Thanks @juanSerbatic
This clearly is uncovering a bug in the nvidia driver. You may want to report it to the nvidia folks if you care about their driver.

As for the hang issue, in your case, you can blacklist the device based on its device id. Which from your logs, should be: 0000:01:00.0
runtime-pm has the flexibility to define ill behaving devices and drivers to be blacklisted from power savings.
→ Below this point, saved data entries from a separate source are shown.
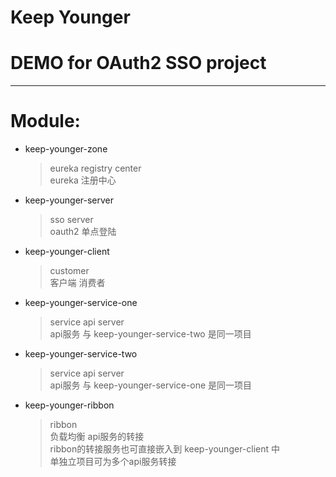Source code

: # Keep Younger 
# DEMO for OAuth2 SSO project

---

# Module:
* keep-younger-zone
    > eureka registry center  
       eureka 注册中心
    
* keep-younger-server
    > sso server  
      oauth2 单点登陆
    
* keep-younger-client
    > customer  
      客户端 消费者

* keep-younger-service-one
    > service api server  
      api服务 与 keep-younger-service-two 是同一项目
    
* keep-younger-service-two
    > service api server  
      api服务 与 keep-younger-service-one 是同一项目
    
* keep-younger-ribbon
    > ribbon  
      负载均衡 api服务的转接  
      ribbon的转接服务也可直接嵌入到 keep-younger-client 中  
      单独立项目可为多个api服务转接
You could simply try that out.

Set AUTOSUSPEND_RUNTIME_DEVID_BLACKLIST="0000:01:00.0" in /etc/laptop-mode/conf.d/runtime-pm.conf

And I'm marking this bug as done because it is now a mix of multiple different reports. If you run into problems, please open separate bugs as each users' scenario is different here.